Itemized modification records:
--
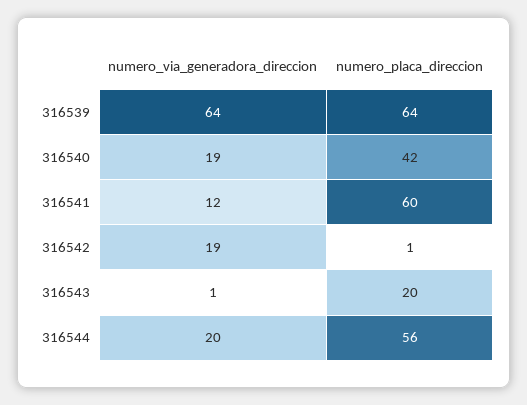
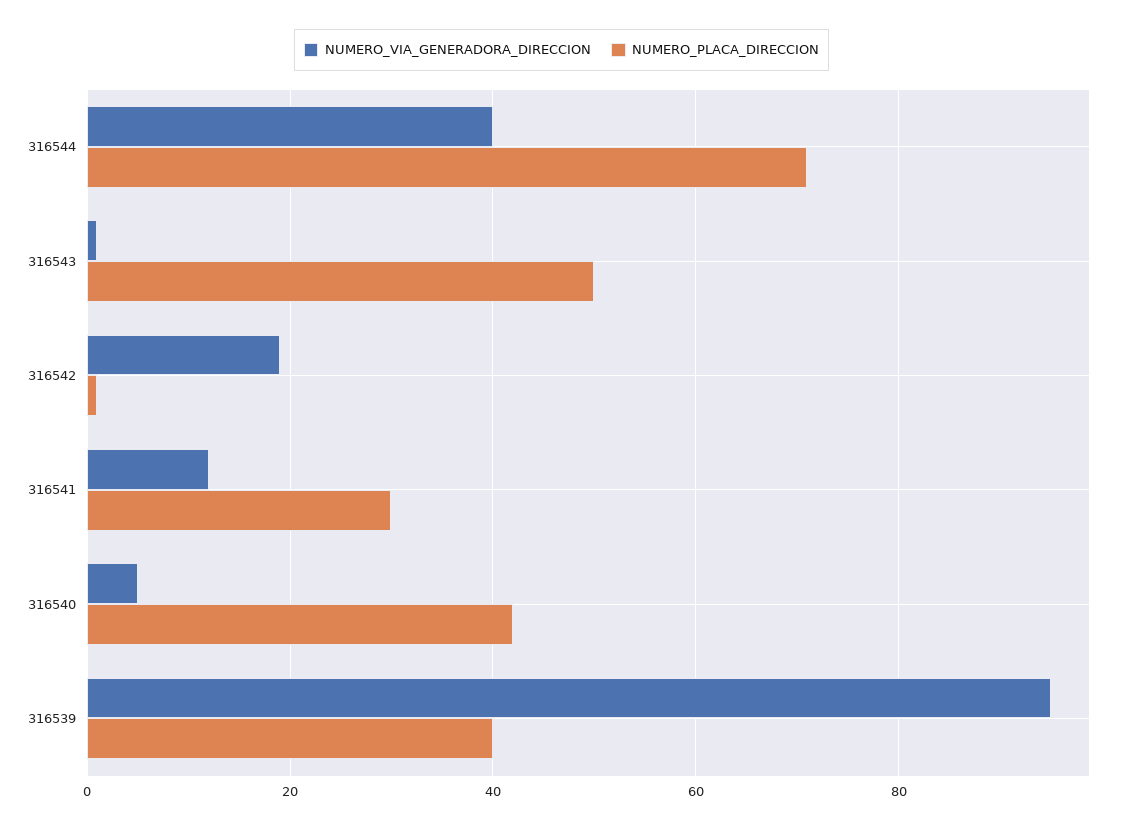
  {
    "numero_via_generadora_direccion": {
-     "316539": 64,
+     "316539": 95,
-     "316540": 19,
+     "316540": 5,
      "316541": 12,
      "316542": 19,
      "316543": 1,
-     "316544": 20
+     "316544": 40
    },
    "numero_placa_direccion": {
-     "316539": 64,
+     "316539": 40,
      "316540": 42,
-     "316541": 60,
+     "316541": 30,
      "316542": 1,
-     "316543": 20,
+     "316543": 50,
-     "316544": 56
+     "316544": 70
    }
  }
--
(WHAT THE TASK ASKS) Give the records back verbatim, pictures excluded.

(TASK SOLUTION)
  {
    "numero_via_generadora_direccion": {
-     "316539": 64,
+     "316539": 95,
-     "316540": 19,
+     "316540": 5,
      "316541": 12,
      "316542": 19,
      "316543": 1,
-     "316544": 20
+     "316544": 40
    },
    "numero_placa_direccion": {
-     "316539": 64,
+     "316539": 40,
      "316540": 42,
-     "316541": 60,
+     "316541": 30,
      "316542": 1,
-     "316543": 20,
+     "316543": 50,
-     "316544": 56
+     "316544": 70
    }
  }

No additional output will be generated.